----- DATA PROVIDED -----

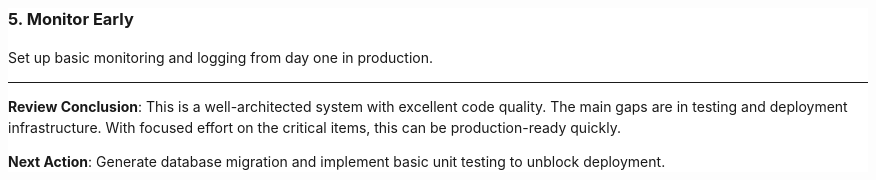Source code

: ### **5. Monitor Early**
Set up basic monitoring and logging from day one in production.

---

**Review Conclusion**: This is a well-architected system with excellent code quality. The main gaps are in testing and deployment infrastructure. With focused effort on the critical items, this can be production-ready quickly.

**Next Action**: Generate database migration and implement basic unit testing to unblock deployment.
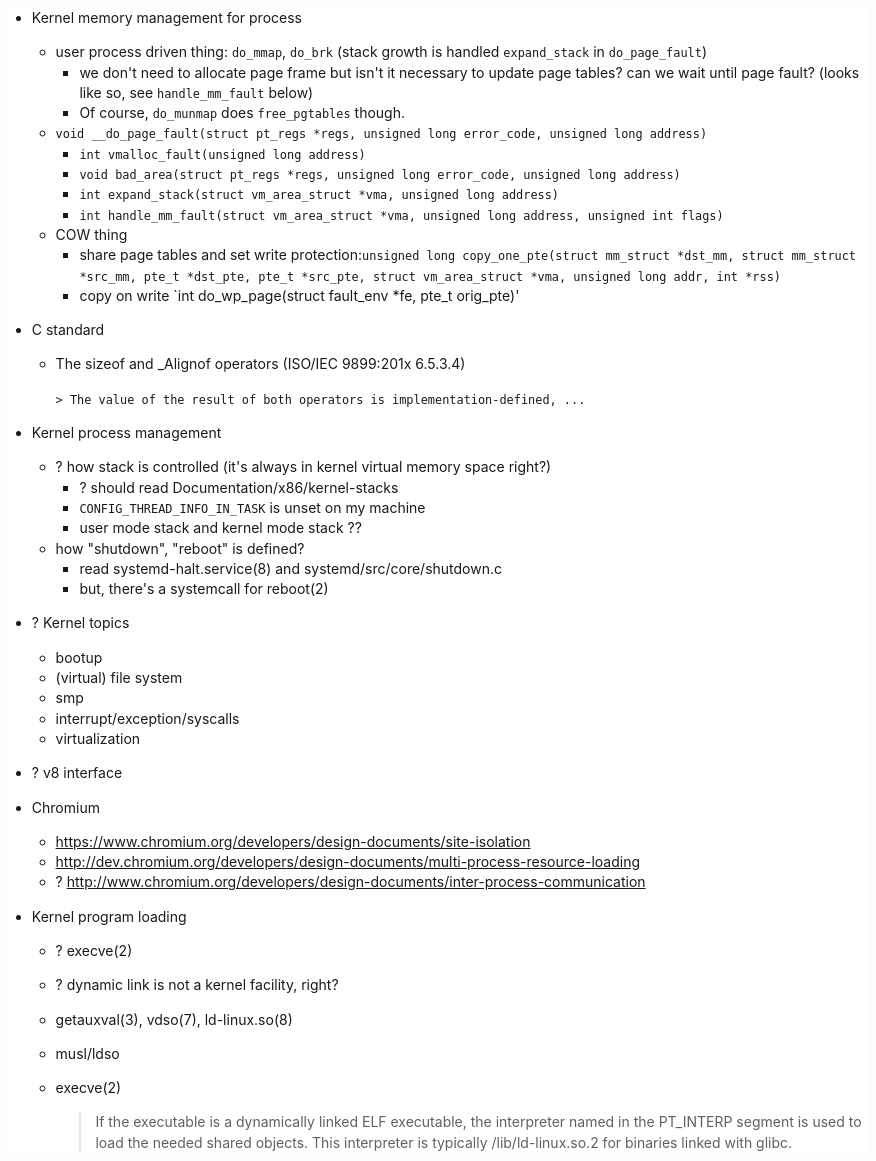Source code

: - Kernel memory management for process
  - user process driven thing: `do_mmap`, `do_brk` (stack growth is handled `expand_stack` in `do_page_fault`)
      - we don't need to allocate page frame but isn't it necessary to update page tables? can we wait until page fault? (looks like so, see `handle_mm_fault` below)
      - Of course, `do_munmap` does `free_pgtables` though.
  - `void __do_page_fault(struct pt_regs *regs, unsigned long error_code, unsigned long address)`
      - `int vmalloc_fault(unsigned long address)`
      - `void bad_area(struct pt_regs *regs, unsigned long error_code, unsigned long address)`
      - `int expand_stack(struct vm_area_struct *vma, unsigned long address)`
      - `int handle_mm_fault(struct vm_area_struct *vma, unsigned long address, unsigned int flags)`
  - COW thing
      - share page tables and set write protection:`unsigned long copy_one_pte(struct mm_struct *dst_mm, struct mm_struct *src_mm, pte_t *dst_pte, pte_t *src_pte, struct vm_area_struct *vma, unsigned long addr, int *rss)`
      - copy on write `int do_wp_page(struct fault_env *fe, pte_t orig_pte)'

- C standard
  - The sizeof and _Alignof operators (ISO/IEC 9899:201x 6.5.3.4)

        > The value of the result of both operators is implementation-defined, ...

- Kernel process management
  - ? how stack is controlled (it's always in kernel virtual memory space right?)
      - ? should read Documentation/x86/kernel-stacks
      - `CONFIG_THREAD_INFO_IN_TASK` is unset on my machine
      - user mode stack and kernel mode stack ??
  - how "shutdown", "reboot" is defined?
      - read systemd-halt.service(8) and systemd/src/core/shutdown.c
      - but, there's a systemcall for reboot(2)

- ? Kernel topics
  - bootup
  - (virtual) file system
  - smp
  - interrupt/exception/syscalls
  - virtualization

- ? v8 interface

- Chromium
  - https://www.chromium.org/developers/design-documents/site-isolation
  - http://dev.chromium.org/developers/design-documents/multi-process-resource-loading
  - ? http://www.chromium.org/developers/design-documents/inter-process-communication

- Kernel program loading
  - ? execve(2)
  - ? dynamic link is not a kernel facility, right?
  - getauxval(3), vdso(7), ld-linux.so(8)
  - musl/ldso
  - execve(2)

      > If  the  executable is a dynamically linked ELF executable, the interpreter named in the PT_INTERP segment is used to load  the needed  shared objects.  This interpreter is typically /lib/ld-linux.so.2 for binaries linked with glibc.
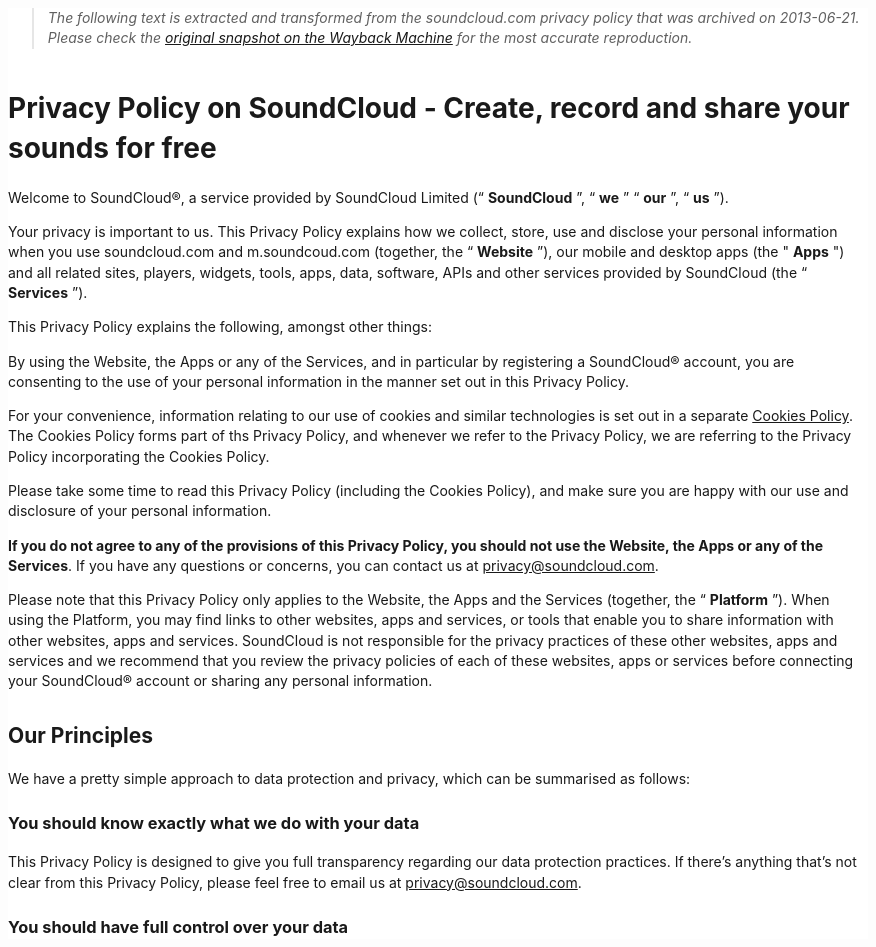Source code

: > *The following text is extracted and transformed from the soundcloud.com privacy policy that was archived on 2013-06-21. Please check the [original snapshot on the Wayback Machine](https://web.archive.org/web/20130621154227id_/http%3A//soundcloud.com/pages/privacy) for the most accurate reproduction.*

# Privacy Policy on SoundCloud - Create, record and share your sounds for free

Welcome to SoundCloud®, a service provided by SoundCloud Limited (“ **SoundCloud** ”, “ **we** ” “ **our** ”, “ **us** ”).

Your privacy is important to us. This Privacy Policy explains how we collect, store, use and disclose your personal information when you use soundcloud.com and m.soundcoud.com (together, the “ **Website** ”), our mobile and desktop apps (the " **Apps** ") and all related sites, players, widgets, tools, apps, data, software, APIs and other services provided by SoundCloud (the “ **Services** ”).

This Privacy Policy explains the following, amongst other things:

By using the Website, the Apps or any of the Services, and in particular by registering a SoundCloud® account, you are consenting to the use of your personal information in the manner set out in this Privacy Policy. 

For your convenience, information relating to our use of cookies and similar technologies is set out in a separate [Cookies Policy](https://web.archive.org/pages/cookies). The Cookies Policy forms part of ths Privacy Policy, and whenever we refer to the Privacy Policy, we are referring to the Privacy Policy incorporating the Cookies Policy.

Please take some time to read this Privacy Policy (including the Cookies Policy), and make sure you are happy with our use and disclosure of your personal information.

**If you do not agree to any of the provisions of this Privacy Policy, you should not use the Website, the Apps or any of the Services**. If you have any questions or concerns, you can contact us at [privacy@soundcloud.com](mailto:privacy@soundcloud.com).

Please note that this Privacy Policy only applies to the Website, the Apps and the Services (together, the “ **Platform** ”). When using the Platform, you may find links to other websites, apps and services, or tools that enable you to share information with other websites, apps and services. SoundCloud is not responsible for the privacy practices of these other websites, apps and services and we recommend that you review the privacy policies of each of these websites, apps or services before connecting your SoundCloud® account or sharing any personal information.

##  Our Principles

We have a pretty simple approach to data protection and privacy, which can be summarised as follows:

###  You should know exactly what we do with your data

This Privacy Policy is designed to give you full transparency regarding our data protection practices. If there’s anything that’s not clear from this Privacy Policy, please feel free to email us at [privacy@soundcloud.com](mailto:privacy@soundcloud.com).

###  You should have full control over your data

-----
----- DATA PROVIDED -----

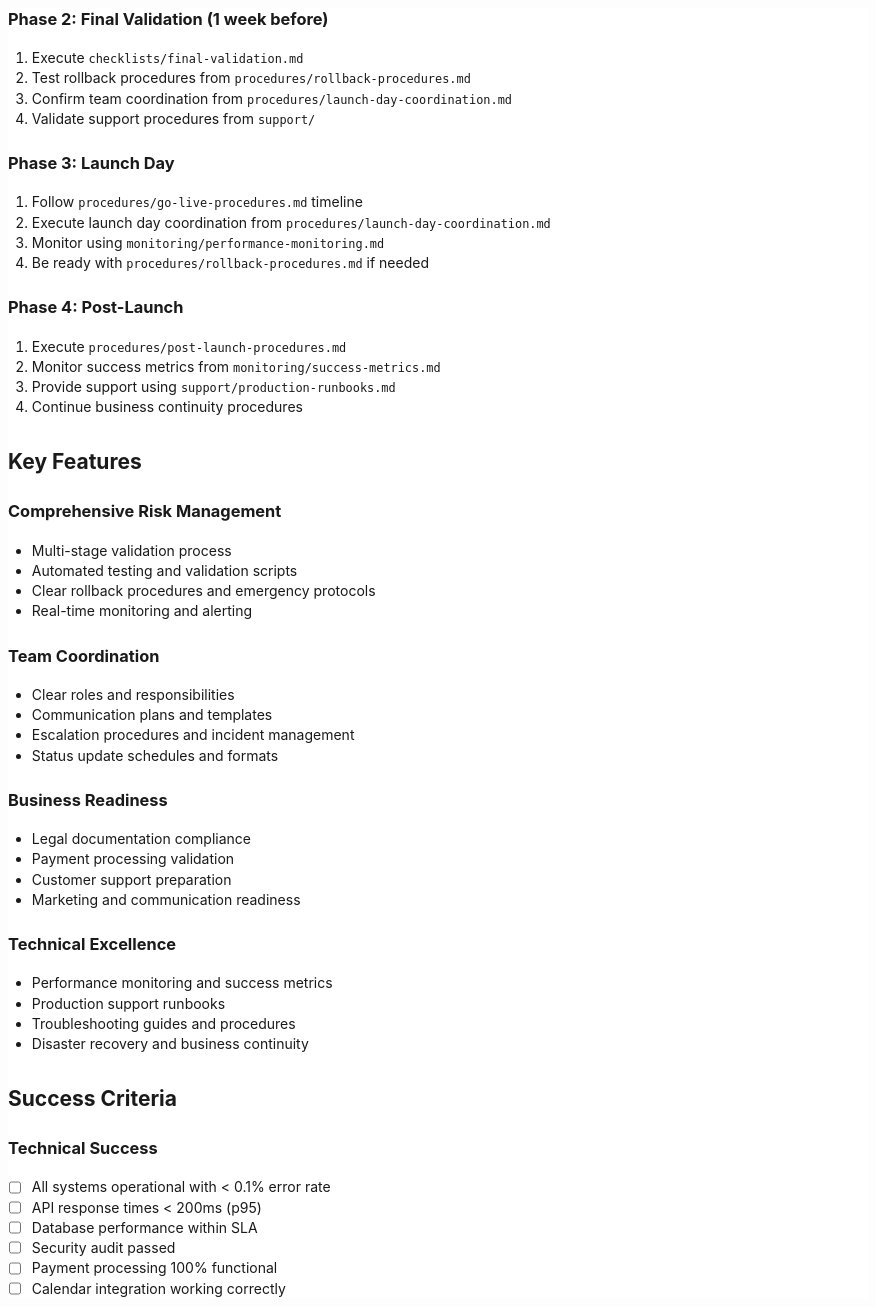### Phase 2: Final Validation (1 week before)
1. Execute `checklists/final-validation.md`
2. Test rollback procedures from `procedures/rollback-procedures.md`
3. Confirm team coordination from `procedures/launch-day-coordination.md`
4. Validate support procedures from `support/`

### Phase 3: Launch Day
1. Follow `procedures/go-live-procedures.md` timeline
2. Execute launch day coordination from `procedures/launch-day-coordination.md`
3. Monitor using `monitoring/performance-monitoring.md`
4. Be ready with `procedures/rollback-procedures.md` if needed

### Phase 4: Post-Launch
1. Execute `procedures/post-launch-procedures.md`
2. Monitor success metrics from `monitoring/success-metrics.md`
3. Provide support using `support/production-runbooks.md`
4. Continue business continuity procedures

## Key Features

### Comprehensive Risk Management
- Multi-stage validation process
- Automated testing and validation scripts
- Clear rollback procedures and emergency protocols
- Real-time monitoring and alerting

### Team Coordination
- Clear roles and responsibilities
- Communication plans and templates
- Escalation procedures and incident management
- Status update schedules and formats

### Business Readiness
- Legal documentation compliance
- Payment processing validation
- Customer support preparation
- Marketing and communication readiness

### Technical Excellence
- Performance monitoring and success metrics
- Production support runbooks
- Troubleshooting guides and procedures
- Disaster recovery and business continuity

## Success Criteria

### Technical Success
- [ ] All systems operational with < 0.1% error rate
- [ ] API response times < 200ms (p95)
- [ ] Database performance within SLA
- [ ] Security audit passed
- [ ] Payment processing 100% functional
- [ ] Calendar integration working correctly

-----
----- DATA PROVIDED -----

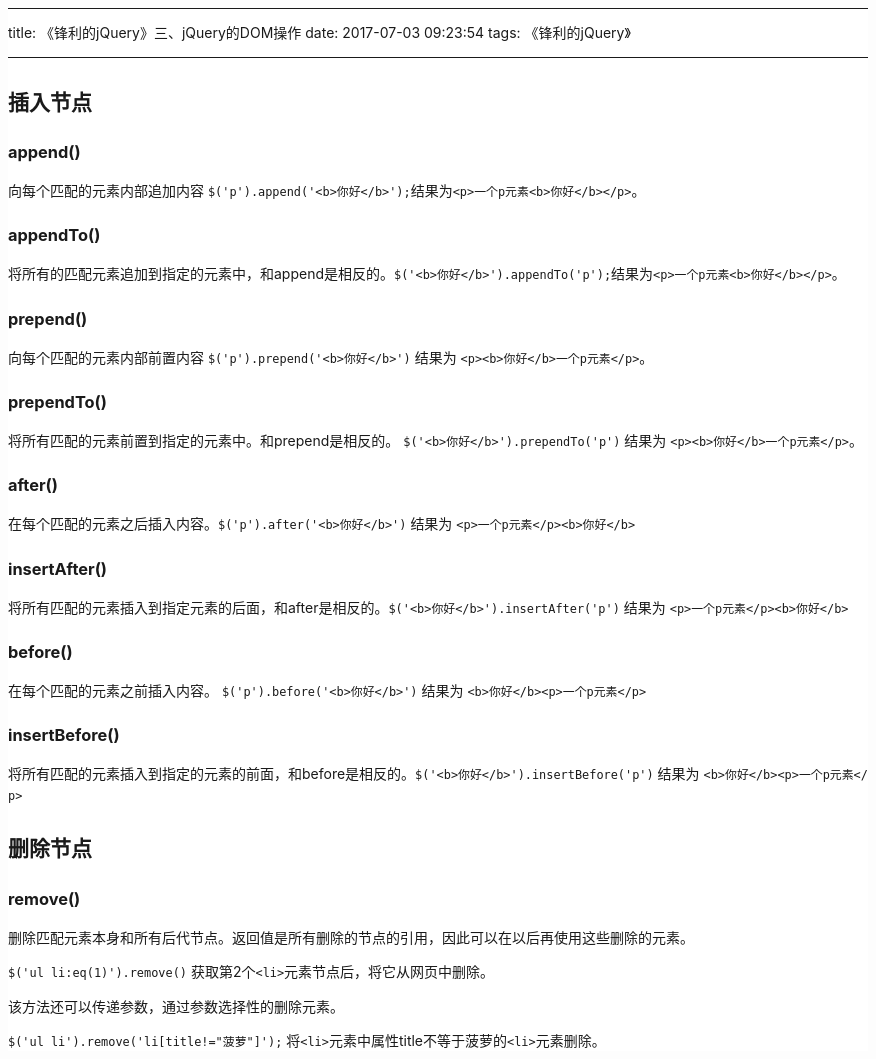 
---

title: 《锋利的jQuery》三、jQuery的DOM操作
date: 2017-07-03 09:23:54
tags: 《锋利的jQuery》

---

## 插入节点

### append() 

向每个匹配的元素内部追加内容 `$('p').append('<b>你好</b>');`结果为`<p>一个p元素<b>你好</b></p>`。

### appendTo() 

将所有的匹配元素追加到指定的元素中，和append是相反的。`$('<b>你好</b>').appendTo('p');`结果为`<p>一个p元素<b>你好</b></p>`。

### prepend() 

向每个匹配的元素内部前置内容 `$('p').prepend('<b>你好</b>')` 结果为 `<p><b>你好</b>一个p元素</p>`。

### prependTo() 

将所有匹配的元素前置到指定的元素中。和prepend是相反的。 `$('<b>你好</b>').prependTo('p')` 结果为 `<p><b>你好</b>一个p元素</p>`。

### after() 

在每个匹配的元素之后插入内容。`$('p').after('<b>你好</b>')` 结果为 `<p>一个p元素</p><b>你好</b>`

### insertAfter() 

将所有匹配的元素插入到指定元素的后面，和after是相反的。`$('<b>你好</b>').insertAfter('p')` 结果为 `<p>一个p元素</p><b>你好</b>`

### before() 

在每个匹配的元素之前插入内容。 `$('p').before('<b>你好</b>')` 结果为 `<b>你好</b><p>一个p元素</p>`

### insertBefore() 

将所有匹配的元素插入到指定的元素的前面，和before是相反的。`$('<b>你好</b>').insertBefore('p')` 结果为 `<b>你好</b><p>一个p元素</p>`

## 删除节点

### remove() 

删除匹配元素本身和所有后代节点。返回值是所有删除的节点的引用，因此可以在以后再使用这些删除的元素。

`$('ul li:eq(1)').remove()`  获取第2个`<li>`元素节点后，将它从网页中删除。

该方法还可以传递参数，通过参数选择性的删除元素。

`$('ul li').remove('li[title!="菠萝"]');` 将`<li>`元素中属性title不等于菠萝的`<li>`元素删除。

-----

TASK BRIEF:
How many lines in these entries contain the string "Execute"? State the number and nothing more.

YOUR RESPONSE:
3